There are lots more interesting recipes in store for you and plenty of good eating besides. So sit back, relax, and read on. And don't forget to try them out! Before I hand over the column to Steven again, here's a quick rundown of the recipes in this article:

 

Ginger Chicken

  • 2 teaspoons 5 aroma powder
  • 2 teaspoons ground Szechwan pepper
  • 1 teaspoon 5 pepper mixture, or freshly ground black pepper
  • 2 teaspoons salt
  • 2 teaspoons dried sage
  • 1 teaspoon dried marjoram
  • 20 slices of fresh ginger
  • 10 garlic cloves, unpeeled but slightly crushed
  • 1 chicken of about 1 1/2 kg (I strongly recommend free range chickens, they taste better and I think they absorb the herbs a lot more.)
Mix the 5 aroma powder, Szechwan pepper, salt and pepper. Rub this mixture evenly into the inside of the cleaned chicken. Now mix the sage, marjoram, ginger, and garlic in a bowl, spread the mixture evenly inside the chicken and close with a skewer.

Preheat the oven to 240° C or 475°F.

Place the chicken (breast up) in the oven and bake for 15 minutes. Reduce the heat to 180°C or 350°F and cook for a further 40 minutes. Now turn the chicken and cook for another 10 minutes. Remove the chicken from the oven, lay it breast down and let it rest for 15 minutes before carving. Carefully remove the skewer and drain any fluid that may have collected inside. Cut the chicken with a sharp knife or a good pair of chicken scissors into four portions and serve on preheated plates. I served it with French bread, chilled Balaton (a dry Hungarian red wine) and a fresh seasonal salad. The reaction was, "when are you going to do this one again Steven?"

 

Barbecued Chicken Legs with Soy Sauce and Mustard
  • 450g chicken legs, skinned and boned
  • 3 tablespoon of light soy sauce
  • 2 tablespoons of Dijon mustard
  • 1 teaspoon freshly ground black pepper
  • 1 1/2 tablespoons garlic, finely chopped
  • 2 teaspoons fresh ginger, finely chopped
  • 1 tablespoon orange peel finely chopped
  • 1 tablespoon fresh coriander, finely chopped
  • 1 tablespoon smooth parsley, finely chopped
  • 1 tablespoon sesame oil
  • 1 tablespoon olive oil, extra virgin
Lay the skinned and boned chicken legs on a baking tray.

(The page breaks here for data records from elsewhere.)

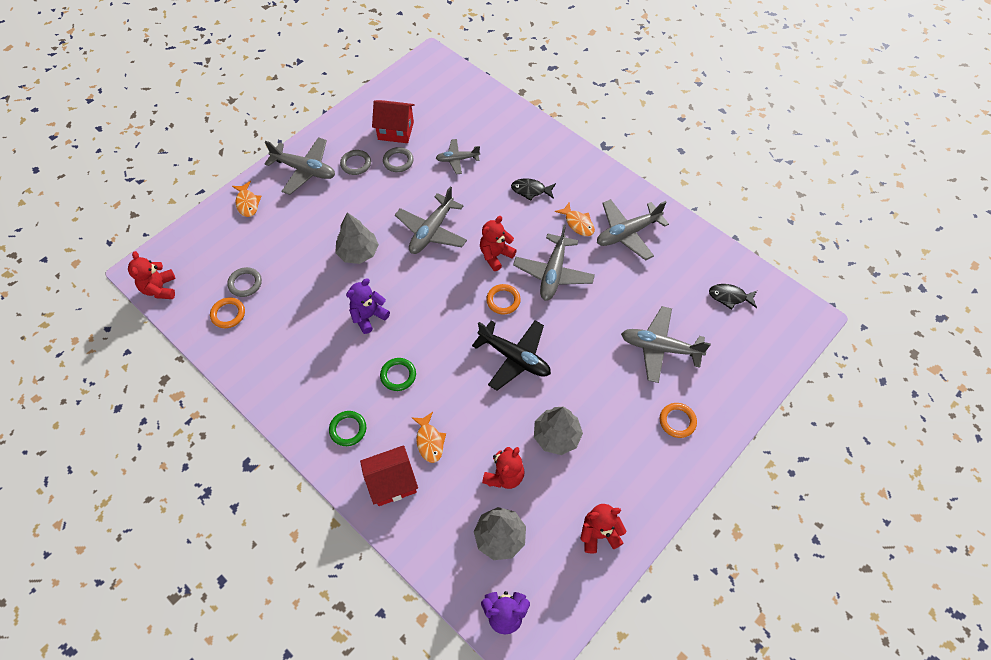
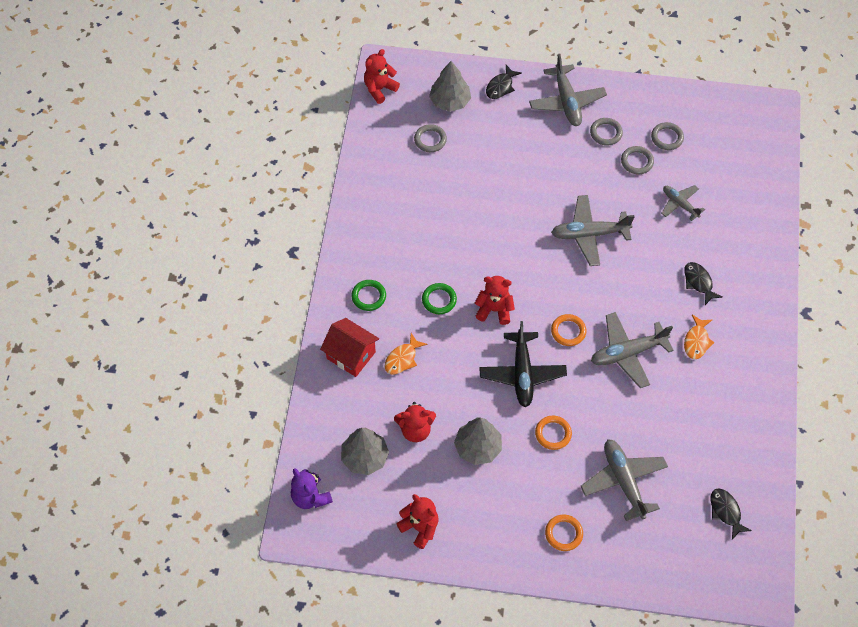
camera: 55 degrees right, 0 degrees up
orange ring [210,297,245,328] -> orange ring moved to [535,416,572,450]
orange fish [232,181,261,217] -> black fish [486,65,522,99]
grey tree [335,212,379,264] -> grey tree moved to [429,61,471,112]
purple teddy bear [346,278,390,334] -> none
red house [372,100,415,143] -> grey ring [651,122,684,150]
red teddy bear [480,216,517,271] -> red teddy bear moved to [475,276,515,325]
grey plane [597,199,669,261] -> none

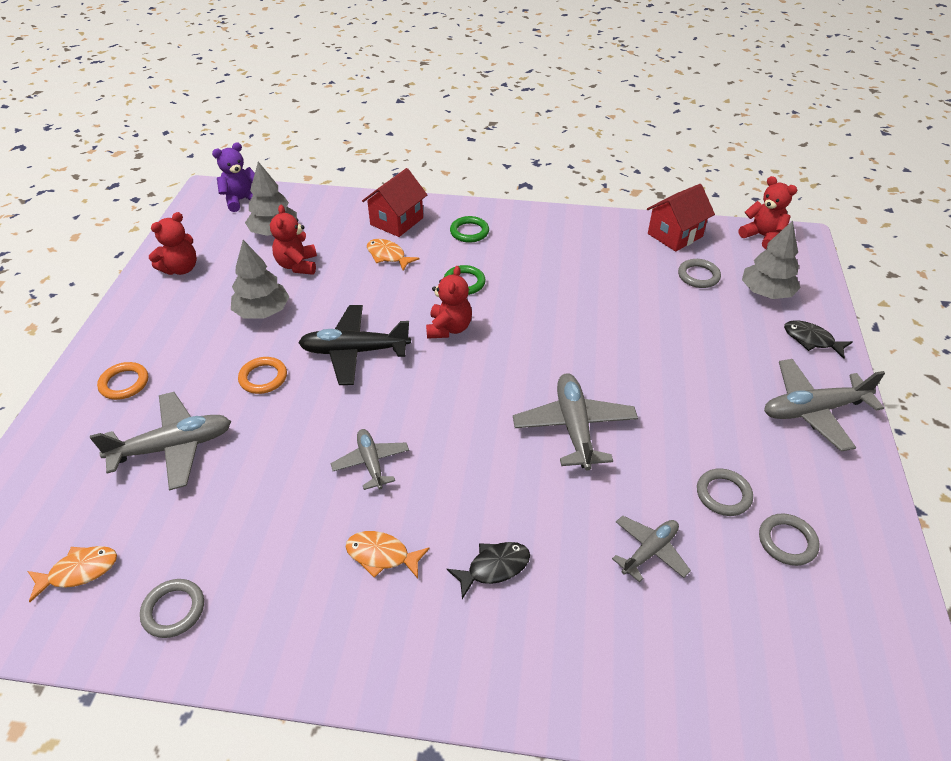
camera: 90 degrees right, 15 degrees down
orange ring [551,314,586,346] -> none
grey ring [590,118,623,146] -> grey ring moved to [140,579,204,638]
grey plane [591,312,674,388] -> grey plane [330,429,409,490], size x0.61
black fish [711,488,752,539] -> orange fish [28,546,117,602]
none -> red house [647,184,715,252]

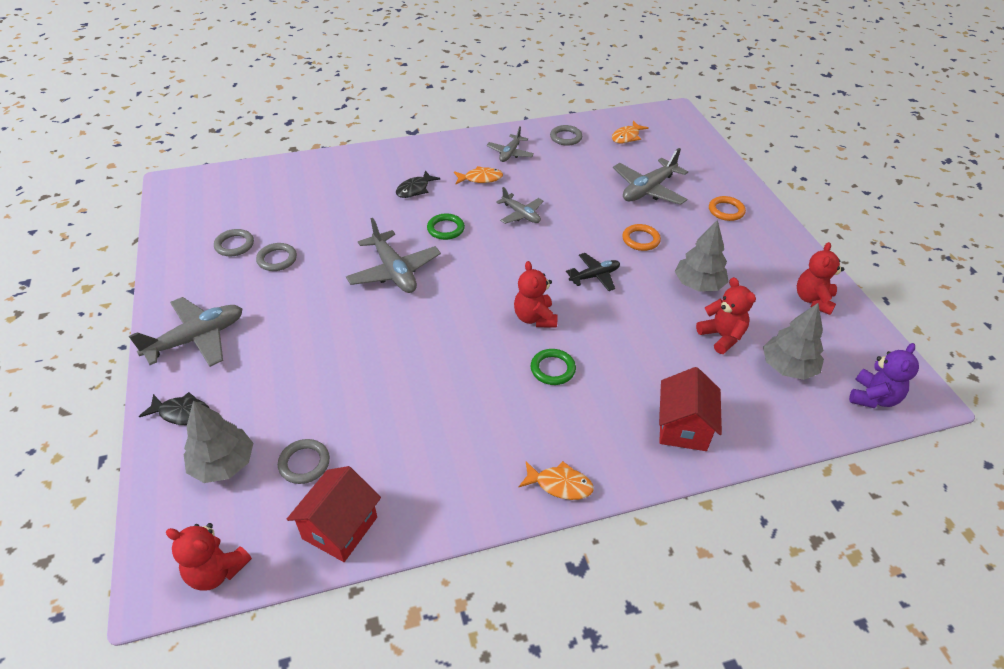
camera: 155 degrees right, 0 degrees up
black plane [298,305,411,385] -> black plane [566,253,620,291], size x0.61
orange fish [367,239,420,271] -> orange fish moved to [518,461,594,500]
green ring [450,216,489,243] -> green ring moved to [427,213,465,240]
grey plane [612,515,691,582] -> grey plane moved to [487,127,534,162]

Mix the rest of the ingredients in a mixer until they have an even texture.

Spread the mixture evenly on both sides of the chicken legs.

When the charcoal is glowing, grill the chicken each side for about 10 minutes, till they are nicely brown. (The finger test is a way to see if the are just right, press the flesh in the middle with your finger, when the flesh just stops giving in to the pressure of your finger then the meat is done to a "T".) Serve with a fresh summer salad and freshly baked Ciabatta (just out of the oven) and garlic butter.